See the reference for a complete list of environment variables.

You can install lakeFS on Kubernetes using a Helm chart.

To install lakeFS with Helm:

  1. Copy the Helm values file relevant for Azure Blob:

    secrets:
        # replace this with the connection string of the database you created in a previous step:
        databaseConnectionString: [DATABASE_CONNECTION_STRING]
        # replace this with a randomly-generated string
        authEncryptSecretKey: [ENCRYPTION_SECRET_KEY]
    lakefsConfig: |
        blockstore:
          type: azure
          azure:
        #  If you chose to authenticate via access key, unmark the following rows and insert the values from the previous step 
        #  storage_account: [your storage account]
        #  storage_access_key: [your access key]
    
  2. Fill in the missing values and save the file as conf-values.yaml. For more configuration options, see our Helm chart README.

    The lakefsConfig parameter is the lakeFS configuration documented here but without sensitive information. Sensitive information like databaseConnectionString is given through separate parameters, and the chart will inject it into Kubernetes secrets.

  3. In the directory where you created conf-values.yaml, run the following commands:

    # Add the lakeFS repository
    helm repo add lakefs https://charts.lakefs.io
    # Deploy lakeFS
    helm install my-lakefs lakefs/lakefs -f conf-values.yaml
    

    my-lakefs is the Helm Release name.

Load balancing

To configure a load balancer to direct requests to the lakeFS servers you can use the LoadBalancer Service type or a Kubernetes Ingress. By default, lakeFS operates on port 8000 and exposes a /_health endpoint that you can use for health checks.

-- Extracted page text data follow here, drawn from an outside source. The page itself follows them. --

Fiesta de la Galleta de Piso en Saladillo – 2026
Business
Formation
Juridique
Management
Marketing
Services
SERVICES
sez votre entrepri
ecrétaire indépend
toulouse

💡 The NGINX Ingress Controller by default limits the client body size to 1 MiB. Some clients use bigger chunks to upload objects - for example, multipart upload to lakeFS using the S3-compatible Gateway or a simple PUT request using the OpenAPI Server. Check out Nginx documentation for increasing the limit, or an example of Nginx configuration with MinIO.

Create the admin user

When you first open the lakeFS UI, you will be asked to create an initial admin user.

  1. Open http://<lakefs-host>/ in your browser. If you haven’t set up a load balancer, this will likely be http://<instance ip address>:8000/
  2. On first use, you’ll be redirected to the setup page:

    Create user

  3. Follow the steps to create an initial administrator user. Save the credentials you’ve received somewhere safe, you won’t be able to see them again!

    Setup Done

  4. Follow the link and go to the login screen. Use the credentials from the previous step to log in.

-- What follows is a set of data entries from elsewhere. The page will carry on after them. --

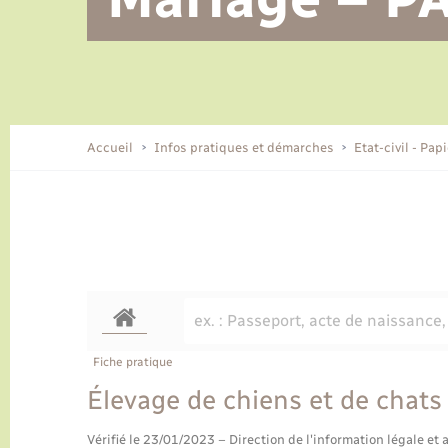
Alerte et informations aux
Location de 2 roues
Conseil municipal
Parrainage civil
Tourisme
Ecole et cantine scolaire
EHPAD local
populations
CIDFF
Travaux - Autorisation d’occupation
Eau - Assainissement
de l’espace public
Comment venir à Lyons-la-Forêt
Accueil
Infos pratiques et démarches
Etat-civil - Pap
Loisirs
Histoire et patrimoine
Numérique et services -
accompagnement
Transports
Fiche pratique
Élevage de chiens et de chats
Vérifié le 23/01/2023 – Direction de l'information légale et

Create your first repository

  1. Use the credentials from the previous step to log in
  2. Click Create Repository and choose Blank Repository.

    Create Repo

  3. Under Storage Namespace, enter a path to your desired location on the object store. This is where data written to this repository will be stored.
  4. Click Create Repository
  5. You should now have a configured repository, ready to use!

    Repo Created

Congratulations! Your environment is now ready 🤩